ACTIVITY ▸
Extract every line of text from the data below, copying each one word for word and omitting the pictures.

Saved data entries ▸
========================================================================

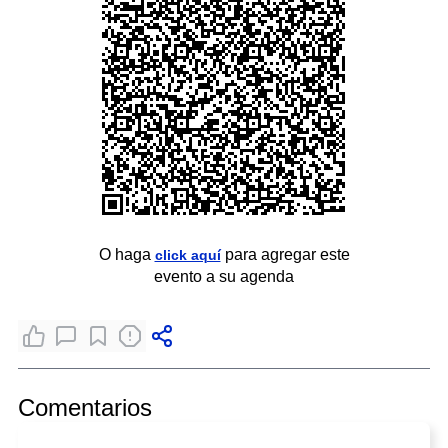
O haga
para agregar este
click aquí
evento a su agenda
Comentarios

========================================================================

ANSWER FOR THIS EXERCISE ▸
O haga
para agregar este
click aquí
evento a su agenda
Comentarios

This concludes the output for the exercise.